- [Work task]
Write out every one of the entries below word for word, keeping each line and its spacing unchanged.

——————

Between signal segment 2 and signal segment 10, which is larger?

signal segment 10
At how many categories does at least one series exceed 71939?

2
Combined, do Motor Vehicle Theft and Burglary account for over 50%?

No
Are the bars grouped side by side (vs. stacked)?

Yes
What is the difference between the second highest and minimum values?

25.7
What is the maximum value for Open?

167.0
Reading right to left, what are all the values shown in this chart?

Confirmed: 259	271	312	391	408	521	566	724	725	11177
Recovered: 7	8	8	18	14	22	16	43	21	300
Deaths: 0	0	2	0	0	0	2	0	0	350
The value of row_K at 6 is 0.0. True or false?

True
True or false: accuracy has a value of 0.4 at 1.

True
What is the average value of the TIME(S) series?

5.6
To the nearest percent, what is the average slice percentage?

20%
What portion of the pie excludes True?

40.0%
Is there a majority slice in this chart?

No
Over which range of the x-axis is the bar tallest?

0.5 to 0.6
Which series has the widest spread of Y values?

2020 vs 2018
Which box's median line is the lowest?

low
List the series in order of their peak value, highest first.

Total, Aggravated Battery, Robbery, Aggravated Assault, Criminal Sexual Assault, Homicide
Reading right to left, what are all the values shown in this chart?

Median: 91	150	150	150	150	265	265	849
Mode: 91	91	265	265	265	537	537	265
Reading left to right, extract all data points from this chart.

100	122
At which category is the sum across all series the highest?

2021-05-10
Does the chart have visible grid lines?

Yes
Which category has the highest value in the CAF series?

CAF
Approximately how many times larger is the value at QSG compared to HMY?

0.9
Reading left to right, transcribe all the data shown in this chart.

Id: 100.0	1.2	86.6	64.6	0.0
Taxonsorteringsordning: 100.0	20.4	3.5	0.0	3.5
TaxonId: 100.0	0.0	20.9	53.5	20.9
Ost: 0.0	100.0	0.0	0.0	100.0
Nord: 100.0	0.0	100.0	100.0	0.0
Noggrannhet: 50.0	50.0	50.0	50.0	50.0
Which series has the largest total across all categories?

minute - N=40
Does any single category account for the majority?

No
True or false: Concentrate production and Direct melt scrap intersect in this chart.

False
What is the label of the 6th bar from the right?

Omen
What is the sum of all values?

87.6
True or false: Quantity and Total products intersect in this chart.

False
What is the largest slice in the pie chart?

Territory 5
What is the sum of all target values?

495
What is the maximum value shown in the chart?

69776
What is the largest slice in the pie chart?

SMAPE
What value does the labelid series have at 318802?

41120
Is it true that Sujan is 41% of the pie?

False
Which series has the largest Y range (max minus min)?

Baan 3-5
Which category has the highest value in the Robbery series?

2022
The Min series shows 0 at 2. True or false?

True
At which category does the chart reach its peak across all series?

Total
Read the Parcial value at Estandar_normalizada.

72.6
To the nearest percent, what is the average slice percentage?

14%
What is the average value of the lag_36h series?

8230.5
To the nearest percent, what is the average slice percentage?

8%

——————

- [Reply to the exercise]
Between signal segment 2 and signal segment 10, which is larger?

signal segment 10
At how many categories does at least one series exceed 71939?

2
Combined, do Motor Vehicle Theft and Burglary account for over 50%?

No
Are the bars grouped side by side (vs. stacked)?

Yes
What is the difference between the second highest and minimum values?

25.7
What is the maximum value for Open?

167.0
Reading right to left, what are all the values shown in this chart?

Confirmed: 259	271	312	391	408	521	566	724	725	11177
Recovered: 7	8	8	18	14	22	16	43	21	300
Deaths: 0	0	2	0	0	0	2	0	0	350
The value of row_K at 6 is 0.0. True or false?

True
True or false: accuracy has a value of 0.4 at 1.

True
What is the average value of the TIME(S) series?

5.6
To the nearest percent, what is the average slice percentage?

20%
What portion of the pie excludes True?

40.0%
Is there a majority slice in this chart?

No
Over which range of the x-axis is the bar tallest?

0.5 to 0.6
Which series has the widest spread of Y values?

2020 vs 2018
Which box's median line is the lowest?

low
List the series in order of their peak value, highest first.

Total, Aggravated Battery, Robbery, Aggravated Assault, Criminal Sexual Assault, Homicide
Reading right to left, what are all the values shown in this chart?

Median: 91	150	150	150	150	265	265	849
Mode: 91	91	265	265	265	537	537	265
Reading left to right, extract all data points from this chart.

100	122
At which category is the sum across all series the highest?

2021-05-10
Does the chart have visible grid lines?

Yes
Which category has the highest value in the CAF series?

CAF
Approximately how many times larger is the value at QSG compared to HMY?

0.9
Reading left to right, transcribe all the data shown in this chart.

Id: 100.0	1.2	86.6	64.6	0.0
Taxonsorteringsordning: 100.0	20.4	3.5	0.0	3.5
TaxonId: 100.0	0.0	20.9	53.5	20.9
Ost: 0.0	100.0	0.0	0.0	100.0
Nord: 100.0	0.0	100.0	100.0	0.0
Noggrannhet: 50.0	50.0	50.0	50.0	50.0
Which series has the largest total across all categories?

minute - N=40
Does any single category account for the majority?

No
True or false: Concentrate production and Direct melt scrap intersect in this chart.

False
What is the label of the 6th bar from the right?

Omen
What is the sum of all values?

87.6
True or false: Quantity and Total products intersect in this chart.

False
What is the largest slice in the pie chart?

Territory 5
What is the sum of all target values?

495
What is the maximum value shown in the chart?

69776
What is the largest slice in the pie chart?

SMAPE
What value does the labelid series have at 318802?

41120
Is it true that Sujan is 41% of the pie?

False
Which series has the largest Y range (max minus min)?

Baan 3-5
Which category has the highest value in the Robbery series?

2022
The Min series shows 0 at 2. True or false?

True
At which category does the chart reach its peak across all series?

Total
Read the Parcial value at Estandar_normalizada.

72.6
To the nearest percent, what is the average slice percentage?

14%
What is the average value of the lag_36h series?

8230.5
To the nearest percent, what is the average slice percentage?

8%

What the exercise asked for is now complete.